If you stack all these ideas (MILB, MCLB, SEP, AAP, NCSC, ABP, DSN, CHC, SDB, OCT, TGH), you get a rough picture of “outside” if the simulation hypothesis is true:

  1. Physically Real and Law‑Bound
    Not magic. The outside universe has its own physics, energy limits, and entropy. Our sim is a big physical object/process inside that world.

  2. Resource‑Rich but Finite
    It must meet the Meta‑Information and Meta‑Compute bounds. Running our universe is a serious project, not a side hobby.

  3. Computationally Structured
    Whatever exists outside clearly reasons in terms of:

    • Algorithms,

    • Optimization,

    • Compression,

    • Resource tradeoffs.

  4. Law‑Selecting Intelligence or Process
    Our laws look like they were picked for:

    • Simple description,

    • Huge emergent variety,

    • Manageable simulation cost.

    Whether the selector is:

    • A civilization,

    • A meta‑AI,

    • An evolutionary search process in their reality,
      is an open question.

  5. Very Low Intervention
    Anomaly Budget Principle says:

    • Large, physics‑breaking “miracles” are expensive and risky.

    • So they almost never happen.

Most of the time, the sim just runs, and outside observers watch / analyze.

15. How Could We Ever Test Any of This?

We can’t look “outside,” but we can look for signatures that our universe is optimized for simulation:

Some possible directions (still future science):

  1. Look for discreteness / lattice effects

    • Study ultra‑high‑energy cosmic rays and gamma rays for tiny preferred directions that might hint at an underlying grid.

  2. Probe entropy and holographic bounds

    • Test black hole thermodynamics and quantum gravity predictions more precisely.

    • See if the information bounds look suspiciously like engineered limits.

  3. Test quantum randomness for algorithmic structure

    • Analyze insane amounts of quantum random data for any low‑complexity pattern where none should exist.

    • If you ever found a deliberate “message” in the randomness, that would be wild.

  4. Formalize simulation costs

    • Use theoretical CS + physics to mathematically bound how expensive it is to simulate universes with:

      • Local laws,

      • Quantum fields,

      • Evolving intelligent agents.

Even if we never prove the simulation hypothesis, this research is still valuable. It forces us to understand computation in physical law at a deeper level.

16. Final Thoughts

I don’t claim to know whether we’re in a simulation.

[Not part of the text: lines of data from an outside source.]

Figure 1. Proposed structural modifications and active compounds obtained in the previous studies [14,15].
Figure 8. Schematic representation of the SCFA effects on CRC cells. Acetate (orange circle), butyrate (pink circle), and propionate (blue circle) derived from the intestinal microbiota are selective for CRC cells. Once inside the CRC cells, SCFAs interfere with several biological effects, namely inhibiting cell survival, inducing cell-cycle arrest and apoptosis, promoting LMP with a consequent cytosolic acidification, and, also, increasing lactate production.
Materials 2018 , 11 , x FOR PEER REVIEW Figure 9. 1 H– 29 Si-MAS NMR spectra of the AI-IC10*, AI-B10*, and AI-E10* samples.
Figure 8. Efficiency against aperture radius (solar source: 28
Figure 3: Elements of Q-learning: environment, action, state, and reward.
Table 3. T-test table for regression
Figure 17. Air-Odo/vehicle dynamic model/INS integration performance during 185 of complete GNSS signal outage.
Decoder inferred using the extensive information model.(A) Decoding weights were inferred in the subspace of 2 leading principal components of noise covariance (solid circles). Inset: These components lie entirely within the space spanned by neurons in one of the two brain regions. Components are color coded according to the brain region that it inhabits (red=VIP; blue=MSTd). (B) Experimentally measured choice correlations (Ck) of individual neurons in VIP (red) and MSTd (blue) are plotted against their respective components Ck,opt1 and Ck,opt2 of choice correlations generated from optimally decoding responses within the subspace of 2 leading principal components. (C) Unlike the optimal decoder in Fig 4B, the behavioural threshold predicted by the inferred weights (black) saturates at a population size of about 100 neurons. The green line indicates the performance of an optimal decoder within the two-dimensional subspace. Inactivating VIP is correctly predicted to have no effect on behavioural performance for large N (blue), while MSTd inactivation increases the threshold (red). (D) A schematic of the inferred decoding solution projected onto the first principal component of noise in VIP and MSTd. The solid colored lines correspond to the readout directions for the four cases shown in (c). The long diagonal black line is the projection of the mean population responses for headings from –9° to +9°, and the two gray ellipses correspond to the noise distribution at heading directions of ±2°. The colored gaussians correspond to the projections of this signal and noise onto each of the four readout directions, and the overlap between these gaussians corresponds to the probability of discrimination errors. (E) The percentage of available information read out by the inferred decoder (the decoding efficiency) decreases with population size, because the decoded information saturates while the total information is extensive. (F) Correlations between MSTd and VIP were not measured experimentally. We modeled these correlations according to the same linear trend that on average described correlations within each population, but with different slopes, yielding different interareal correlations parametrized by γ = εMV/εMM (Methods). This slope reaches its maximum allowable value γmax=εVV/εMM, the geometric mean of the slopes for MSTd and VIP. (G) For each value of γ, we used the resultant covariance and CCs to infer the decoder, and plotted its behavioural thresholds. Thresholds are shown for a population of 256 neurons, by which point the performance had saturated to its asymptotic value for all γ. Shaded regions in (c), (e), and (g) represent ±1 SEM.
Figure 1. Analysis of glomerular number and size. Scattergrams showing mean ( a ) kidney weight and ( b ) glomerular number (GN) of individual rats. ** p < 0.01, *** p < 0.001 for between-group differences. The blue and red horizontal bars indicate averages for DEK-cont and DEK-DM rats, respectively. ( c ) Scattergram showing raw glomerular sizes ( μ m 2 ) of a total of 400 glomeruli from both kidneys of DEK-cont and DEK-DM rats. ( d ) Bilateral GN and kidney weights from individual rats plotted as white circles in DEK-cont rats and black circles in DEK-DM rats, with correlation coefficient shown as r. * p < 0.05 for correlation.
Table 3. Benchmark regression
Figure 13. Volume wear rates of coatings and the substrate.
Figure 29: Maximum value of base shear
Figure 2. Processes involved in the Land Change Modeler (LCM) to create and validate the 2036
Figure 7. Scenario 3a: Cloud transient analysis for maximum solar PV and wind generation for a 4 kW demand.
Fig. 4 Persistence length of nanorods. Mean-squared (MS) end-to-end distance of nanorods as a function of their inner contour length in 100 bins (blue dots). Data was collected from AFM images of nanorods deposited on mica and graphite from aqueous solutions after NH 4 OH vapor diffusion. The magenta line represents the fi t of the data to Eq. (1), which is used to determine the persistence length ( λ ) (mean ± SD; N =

What I do think is possible is this:

  • Take the simulation idea seriously as a hypothetical.

  • Use physics, information theory, and CS to derive constraints on any possible simulator.

  • Build new frameworks like:

    • Simulation Efficiency Principle (SEP)

    • Algorithmic Anthropic Principle (AAP)

    • No‑Cheap‑Simulation Conjecture (NCSC)

    • Anomaly Budget Principle (ABP)

    • Digital Substrate Necessity (DSN)

    • Computational Holography Conjecture (CHC)

    • Simulation Depth Bound (SDB)

    • Observer Complexity Threshold (OCT)

    • Training Ground Hypothesis (TGH)

These aren’t answers, but they’re handles—ways to think about “what’s outside” that stay grounded in science instead of drifting into pure fantasy.

Whether base reality or simulation, the move is the same: understand the laws we can see, then push on them. That’s the closest thing we have to “unlocking” whatever is really running underneath this universe.